The National Museum of the Bargello
The Bargello National Museum is housed in the ancient Palazzo del Podestà in Florence which, with a royal decree of 22 June 1865, became the first Italian National Museum dedicated to the arts of the Middle Ages and the Renaissance. Starting from that same year, some of the most important sculptures of the Renaissance , including masterpieces by Donatello, Luca della Robbia, Verrocchio, Michelangelo and Cellini , mostly coming from the Medici-Grand Ducal collection , merged into the palace. Later the museum was enriched with superb examples of bronzes, majolica, waxes, enamels, medals, ivories, tapestries, seals and textiles, also coming in part from the Medici collections, from suppressed convents and from private individuals. Among the most important bequests is the donation of Louis Carrand , antiquarian from Lyon, who in 1888 linked his collection of over 2,500 works of decorative arts and paintings to the Bargello.
The Bargello National Museum unfolds on the three floors of the building: on the ground floor you can admire the fascinating overall view of the courtyard and the Michelangelo Room with sculptures by Buonarroti, Cellini, Giambologna, Ammannati. On the first floor there is the imposing Sala di Donatello with the most famous works of the Florentine artist (David, Attis, San Giorgio, Marzocco), the majolica sculptures by Luca della Robbia, the bronze tiles by Ghiberti and Brunelleschi ; at the same level there are in various rooms the collections of Islamic art , from the Carrand donation, the Chapel (with the oldest effigy of Dante Alighieri), the Sala degli Avori , the Sala del Trecento , the Sala delle Maioliche Italian .

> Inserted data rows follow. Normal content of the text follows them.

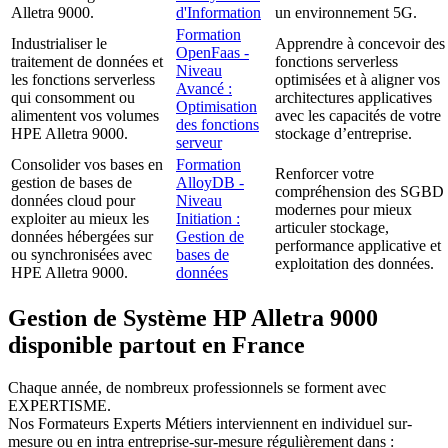
Alletra 9000.
d'Information
un environnement 5G.
Formation
Industrialiser le
Apprendre à concevoir des
OpenFaas -
traitement de données et
fonctions serverless
Niveau
les fonctions serverless
optimisées et à aligner vos
Avancé :
qui consomment ou
architectures applicatives
Optimisation
alimentent vos volumes
avec les capacités de votre
des fonctions
HPE Alletra 9000.
stockage d’entreprise.
serveur
Consolider vos bases en
Formation
Renforcer votre
gestion de bases de
AlloyDB -
compréhension des SGBD
données cloud pour
Niveau
modernes pour mieux
exploiter au mieux les
Initiation :
articuler stockage,
données hébergées sur
Gestion de
performance applicative et
ou synchronisées avec
bases de
exploitation des données.
HPE Alletra 9000.
données
Gestion de Système HP Alletra 9000
disponible partout en France
Chaque année, de nombreux professionnels se forment avec
EXPERTISME.
Nos Formateurs Experts Métiers interviennent en individuel sur-
mesure ou en intra entreprise-sur-mesure régulièrement dans :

On the top floor there is one of the main collections of masterpieces by Andrea and Giovanni della Robbia, the Sala dei Bronzetti, the Sala di Verrocchio, the Sala del Medagliere, the Sala dell'Armeria where the surviving pieces of the dispersion of the armory are exhibited medicea. With the recent reform of the Ministry, the Museum has been endowed with autonomy and is the leader of other related Florentine museum institutes (Museum of the Medici Chapels, Museum of Palazzo Davanzati - Museum of the Ancient Florentine House, Museum of Orsanmichele, Museum of Casa Martelli ).